Grönland mit seinen beeindruckenden Fjorden, gewaltigen Eisbergen und pittoresken Häuser – für Horst Forster aus dem Erzgebirge war das sein halbes Leben lang ein Sehnsuchtsort. Also blätterte er 10 000 Euro auf den Tisch eines Reiseveranstalters, um mit seiner Frau Bärbel eine Kreuzfahrt zur nördlichsten Landfläche der Erde zu erleben. Indes, Grönland hatte quasi nahezu komplett geschlossen, wegen Eisüberschusses. „Wir waren sehr enttäuscht“, sagt Forster – und reichte Klage gegen MSC Cruises ein.

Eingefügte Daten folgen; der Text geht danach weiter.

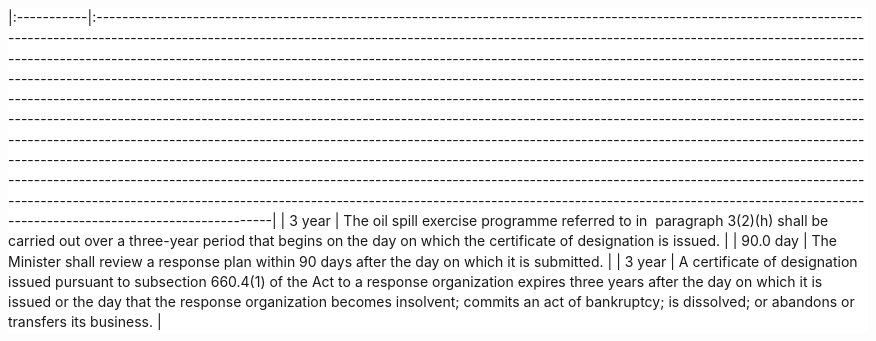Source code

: |:-----------|:-------------------------------------------------------------------------------------------------------------------------------------------------------------------------------------------------------------------------------------------------------------------------------------------------------------------------------------------------------------------------------------------------------------------------------------------------------------------------------------------------------------------------------------------------------------------------------------------------------------------------------------------------------------------------------------------------------------------------------------------------------------------------------------------------------------------------------------------------------------------------------------------------------------------------------------------------------------------------------------------------------------------------------------------------------------------------------------------------------------------------------------------------------------------------------------------------------------------------------------------------------------------------------------------------------------------------------------------------------------------------------------------------------------|
| 3 year     | The oil spill exercise programme referred to in  paragraph 3(2)(h) shall be carried out over a three-year period that begins on the day on which the certificate of designation is issued.                                                                                                                                                                                                                                                                                                                                                                                                                                                                                                                                                                                                                                                                                                                                                                                                                                                                                                                                                                                                                                                                                                                                                                                                                   |
| 90.0 day   | The Minister shall review a response plan within 90 days after the day on which it is submitted.                                                                                                                                                                                                                                                                                                                                                                                                                                                                                                                                                                                                                                                                                                                                                                                                                                                                                                                                                                                                                                                                                                                                                                                                                                                                                                             |
| 3 year     | A certificate of designation issued pursuant to subsection 660.4(1) of the Act to a response organization expires three years after the day on which it is issued or the day that the response organization becomes insolvent; commits an act of bankruptcy; is dissolved; or abandons or transfers its business.                                                                                                                                                                                                                                                                                                                                                                                                                                                                                                                                                                                                                                                                                                                                                                                                                                                                                                                                                                                                                                                                                            |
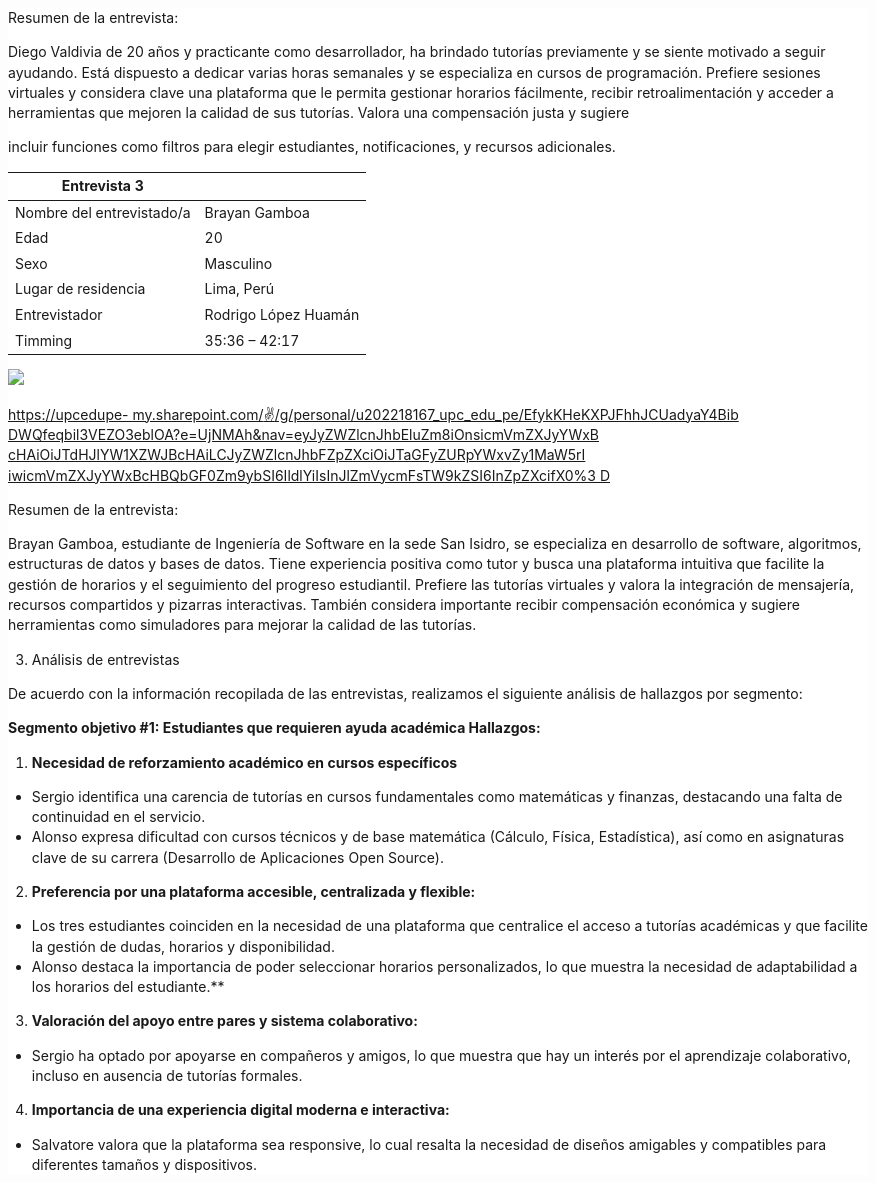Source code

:Resumen de la entrevista:  

Diego Valdivia de 20 años y practicante como desarrollador, ha brindado tutorías previamente y se siente motivado a seguir ayudando. Está dispuesto a dedicar varias horas semanales y se especializa en cursos de programación. Prefiere sesiones virtuales y considera clave una plataforma que le permita gestionar horarios fácilmente, recibir retroalimentación y acceder a herramientas que mejoren la calidad de sus tutorías. Valora una compensación justa y sugiere 

incluir funciones como filtros para elegir estudiantes, notificaciones, y recursos adicionales. 



|Entrevista 3 ||
| - | :- |
|Nombre del entrevistado/a |Brayan Gamboa  |
|Edad |20 |
|Sexo |Masculino |
|Lugar de residencia |Lima, Perú |
|Entrevistador |Rodrigo López Huamán |
|Timming |35:36 – 42:17 |

![](/assets/chapter2/Aspose.Words.8d4872a5-c8f3-4aa0-b23f-33cc4599d80e.011.jpeg)

[https://upcedupe- my.sharepoint.com/:v:/g/personal/u202218167_upc_edu_pe/EfykKHeKXPJFhhJCUadyaY4Bib DWQfeqbil3VEZO3eblOA?e=UjNMAh&nav=eyJyZWZlcnJhbEluZm8iOnsicmVmZXJyYWxB cHAiOiJTdHJlYW1XZWJBcHAiLCJyZWZlcnJhbFZpZXciOiJTaGFyZURpYWxvZy1MaW5rI iwicmVmZXJyYWxBcHBQbGF0Zm9ybSI6IldlYiIsInJlZmVycmFsTW9kZSI6InZpZXcifX0%3 D ](https://upcedupe-my.sharepoint.com/:v:/g/personal/u202218167_upc_edu_pe/EfykKHeKXPJFhhJCUadyaY4BibDWQfeqbil3VEZO3eblOA?e=UjNMAh&nav=eyJyZWZlcnJhbEluZm8iOnsicmVmZXJyYWxBcHAiOiJTdHJlYW1XZWJBcHAiLCJyZWZlcnJhbFZpZXciOiJTaGFyZURpYWxvZy1MaW5rIiwicmVmZXJyYWxBcHBQbGF0Zm9ybSI6IldlYiIsInJlZmVycmFsTW9kZSI6InZpZXcifX0%3D) 

Resumen de la entrevista: 

Brayan Gamboa, estudiante de Ingeniería de Software en la sede San Isidro, se especializa en desarrollo  de  software,  algoritmos,  estructuras  de  datos  y  bases  de  datos.  Tiene  experiencia positiva como tutor y busca una plataforma intuitiva que facilite la gestión de horarios y el seguimiento del progreso estudiantil. Prefiere las tutorías virtuales y valora la integración de mensajería, recursos compartidos y pizarras interactivas. También considera importante recibir compensación económica y sugiere herramientas como simuladores para mejorar la calidad de las tutorías. 

3. Análisis de entrevistas

De acuerdo con la información recopilada de las entrevistas, realizamos el siguiente análisis de hallazgos por segmento: 

**Segmento objetivo #1: Estudiantes que requieren ayuda académica Hallazgos:** 

1. **Necesidad de reforzamiento académico en cursos específicos**  
- Sergio identifica una carencia de tutorías en cursos fundamentales como matemáticas y finanzas, destacando una falta de continuidad en el servicio.  
- Alonso expresa dificultad con cursos técnicos y de base matemática (Cálculo, Física, Estadística), así como en asignaturas clave de su carrera (Desarrollo de Aplicaciones Open Source). 
2. **Preferencia por una plataforma accesible, centralizada y flexible:** 
- Los tres estudiantes coinciden en la necesidad de una plataforma que centralice el acceso a tutorías académicas y que facilite la gestión de dudas, horarios y disponibilidad. 
- Alonso destaca la importancia de poder seleccionar horarios personalizados, lo que muestra la necesidad de adaptabilidad a los horarios del estudiante.** 
3. **Valoración del apoyo entre pares y sistema colaborativo:** 
- Sergio ha optado por apoyarse en compañeros y amigos, lo que muestra que hay un interés por el aprendizaje colaborativo, incluso en ausencia de tutorías formales. 
4. **Importancia de una experiencia digital moderna e interactiva:** 
- Salvatore valora que la plataforma sea responsive, lo cual resalta la necesidad de diseños amigables y compatibles para diferentes tamaños y dispositivos. 

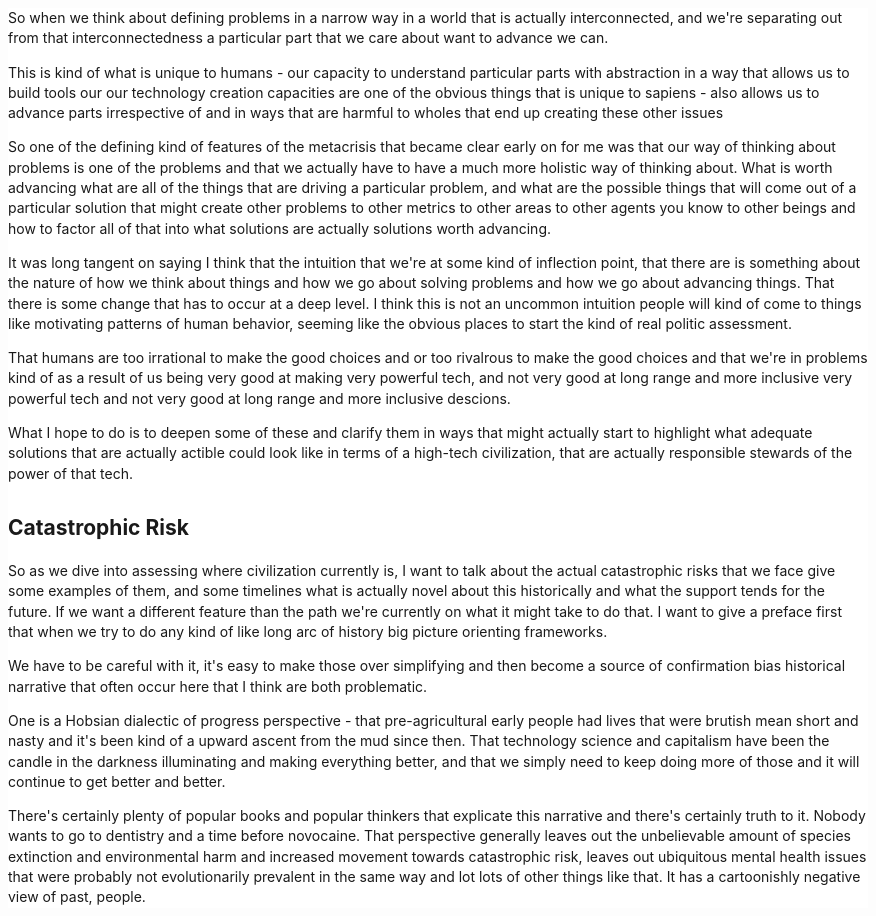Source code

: So when we think about defining problems in a narrow way in a world that is actually interconnected, and we're separating out from that interconnectedness a particular part that we care about want to advance we can.

This is kind of what is unique to humans - our capacity to understand particular parts with abstraction in a way that allows us to build tools our our technology creation capacities are one of the obvious things that is unique to sapiens - also allows us to advance parts irrespective of and in ways that are harmful to wholes that end up creating these other issues

So one of the defining kind of features of the metacrisis that became clear early on for me was that our way of thinking about problems is one of the problems and that we actually have to have a much more holistic way of thinking about. What is worth advancing what are all of the things that are driving a particular problem, and what are the possible things that will come out of a particular solution that might create other problems to other metrics to other areas to other agents you know to other beings and how to factor all of that into what solutions are actually solutions worth advancing.

It was long tangent on saying I think that the intuition that we're at some kind of inflection point, that there are is something about the nature of how we think about things and how we go about solving problems and how we go about advancing things. That there is some change that has to occur at a deep level. I think this is not an uncommon intuition people will kind of come to things like motivating patterns of human behavior, seeming like the obvious places to start the kind of real politic assessment. 

That humans are too irrational to make the good choices and or too rivalrous to make the good choices and that we're in problems kind of as a result of us being very good at making very powerful tech, and not very good at long range and more inclusive very powerful tech and not very good at long range and more inclusive descions.

What I hope to do is to deepen some of these and clarify them in ways that might actually start to highlight what adequate solutions that are actually actible could look like in terms of 
a high-tech civilization, that are actually responsible stewards of the power of that tech.

## Catastrophic Risk

So as we dive into assessing where civilization currently is, I want to talk about the actual catastrophic risks that we face give some examples of them, and some timelines what is actually novel about this historically and what the support tends for the future. If we want a different feature than the path we're currently on what it might take to do that. I want to give a preface first that when we try to do any kind of like long arc of history big picture orienting frameworks. 

We have to be careful with it, it's easy to make those over simplifying and then become a source of confirmation bias historical narrative that often occur here that I think are both problematic.

One is a Hobsian dialectic of progress perspective - that pre-agricultural early people had lives that were brutish mean short and nasty and it's been kind of a upward ascent from the mud since then. That technology science and capitalism have been the candle in the darkness illuminating and making everything better, and that we simply need to keep doing more of those and it will continue to get better and better.

There's certainly plenty of popular books and popular thinkers that explicate this narrative and there's certainly truth to it. Nobody wants to go to dentistry and a time before novocaine. That perspective generally leaves out the unbelievable amount of species extinction and environmental harm and increased movement towards catastrophic risk, leaves out ubiquitous mental health issues that were probably not evolutionarily prevalent in the same way and lot lots of other things like that. It has a cartoonishly negative view of past, people. 
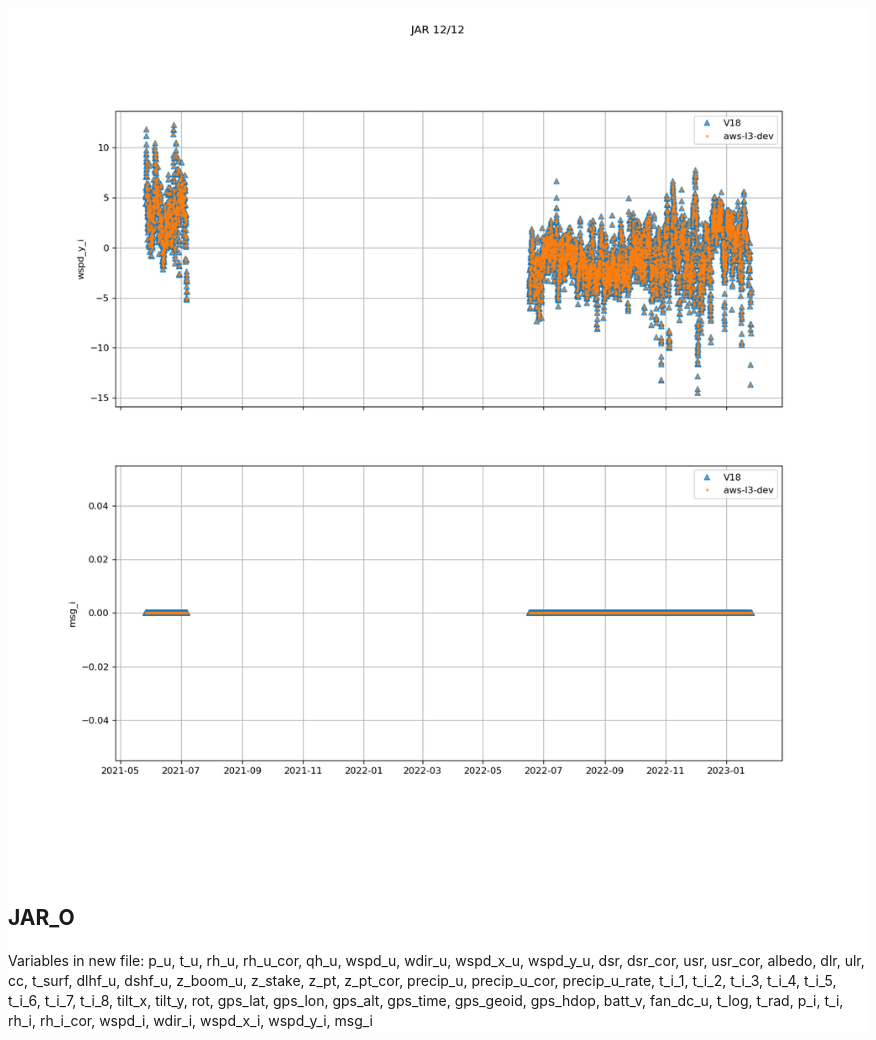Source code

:![JAR](../figures/V18_versus_aws-l3-dev_20240509/JAR_11.png)
 
## <a id='s1-9' />JAR_O
Variables in new file:
p_u, t_u, rh_u, rh_u_cor, qh_u, wspd_u, wdir_u, wspd_x_u, wspd_y_u, dsr, dsr_cor, usr, usr_cor, albedo, dlr, ulr, cc, t_surf, dlhf_u, dshf_u, z_boom_u, z_stake, z_pt, z_pt_cor, precip_u, precip_u_cor, precip_u_rate, t_i_1, t_i_2, t_i_3, t_i_4, t_i_5, t_i_6, t_i_7, t_i_8, tilt_x, tilt_y, rot, gps_lat, gps_lon, gps_alt, gps_time, gps_geoid, gps_hdop, batt_v, fan_dc_u, t_log, t_rad, p_i, t_i, rh_i, rh_i_cor, wspd_i, wdir_i, wspd_x_i, wspd_y_i, msg_i

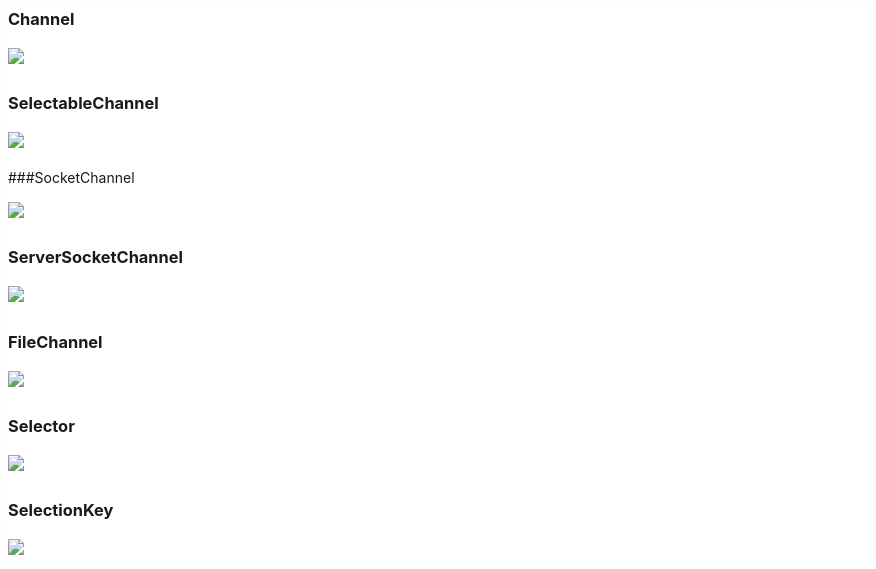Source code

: 

### Channel

![](https://github.com/zy475459736/markdown-pics/raw/master/Scalable_IO_in_Java/Channel.png)



### SelectableChannel

![](https://github.com/zy475459736/markdown-pics/raw/master/Scalable_IO_in_Java/Selectable%20Channel.png)

###SocketChannel

![](https://github.com/zy475459736/markdown-pics/raw/master/Scalable_IO_in_Java/SocketChannel.png)

### ServerSocketChannel

![](https://github.com/zy475459736/markdown-pics/raw/master/Scalable_IO_in_Java/ServerSocketChannel.png)

### FileChannel

![](https://github.com/zy475459736/markdown-pics/raw/master/Scalable_IO_in_Java/FileChannel.png)

### Selector

![](https://github.com/zy475459736/markdown-pics/raw/master/Scalable_IO_in_Java/Selector.png)

### SelectionKey

![](https://github.com/zy475459736/markdown-pics/raw/master/Scalable_IO_in_Java/SelectionKey.png)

Wenn Horst Forster zu erzählen beginnt, dann holt er aus, und zwar weit: „Es war im Jahr 1968“, beginnt er vor der 31. Zivilkammer am Landgericht München I, da sei er von der DDR aus „von Berlin nach Mexico-City geflogen, zur Olympiade“. Nun ist der ältere Herr kein Sportler, sondern Musiker, genauer gesagt Klarinettist. Er und seine Ehefrau, eine Violinistin, spielten im Chemnitzer Orchester „Robert-Schumann-Philharmonie“. Gut, zu weit ausgeholt, jedenfalls sollte Forster in Mexiko musizieren. Und der Flieger nahm den Luftkorridor über Grönland und Island – und Horst Forster schmolz beim Anblick der Eislandschaften nur so dahin.
„Zu DDR-Zeiten war es nicht möglich, nach Grönland zu reisen“, erzählt er weiter. Aber jetzt, jetzt war die Zeit gekommen. Island und Grönland standen auf dem Programm, davon sollte das Kreuzfahrtschiff eine Woche lang grönländische Häfen anlaufen. Aber noch bevor die Sachsen im Sommer 2024 in See stechen konnten, kam vom Veranstalter der Hinweis, dass der Seeweg nach Ilulissat gesperrt sei. Die Stadt am Ilulissat Eisfjord, auf der Liste des Unesco-Welterbes zu finden, war also eingeeist. „Aber wir wurden in dem Glauben gelassen, dass der Rest stattfinden wird.“
An Bord dann habe man ihnen weisgemacht, dass zumindest der malerische Prins Christian Sund befahrbar sein werde, „aber auch das war nicht möglich“, berichtet der Kläger. Und die Ersatzstadt, die anstelle von Ilulissat besichtigt werden sollte, sei auch gestrichen worden. Am Ende war der einzige Ort auf Grönland, den die Sachsen sahen, die Hauptstadt Nuuk. „Ein paar bunte Häuschen und eine Holzkirche, die geschlossen war“, beschreibt Forster den Landausflug. Dann seien fünf Seetage bis Reykjavík gefolgt. „Da braucht man nur einen Tag normalerweise.“ Das sei ihnen „fast wie im Gefängnis“ vorgekommen. „Wir haben künstlerische Berufe und das Kulturangebot an Bord war nicht so toll.“
Nun sitzt das Ehepaar mit Anwalt Claus Appel vor Gericht und will einen Teil des Reisepreises rückerstattet haben. „Island kannten wir ja schon, wir haben die Reise wegen Grönland gemacht“, sagt Forster. Die Gegenseite argumentiert, dass vorab schon bekannt gewesen sei, dass bestimmte Ziele nicht erreichbar seien. Und die Eisverhältnisse seien jetzt nicht die Schuld des Veranstalters. „Aber“, kontert Forster, „in Nuuk hat uns eine Verkäuferin gefragt, warum wir jetzt kämen, wo doch die Eisverhältnisse so schlimm seien“. Und dann traf Forster daheim noch auf einen Mann, der kurz nach ihnen dieselbe Kreuzfahrt gebucht hatte. Auch diese Reise habe stattgefunden, auch dieser Mann sei enttäuscht worden.
Rechtsanwalt John Mieler, der MSC Cruises vertritt, zeigt sich in der Güteverhandlung entgegenkommend und bietet als Vergleichszahlung 4600 Euro an. Dem stimmen die Forsters zu. Vielleicht kommen sie irgendwann ja doch noch nach Grönland.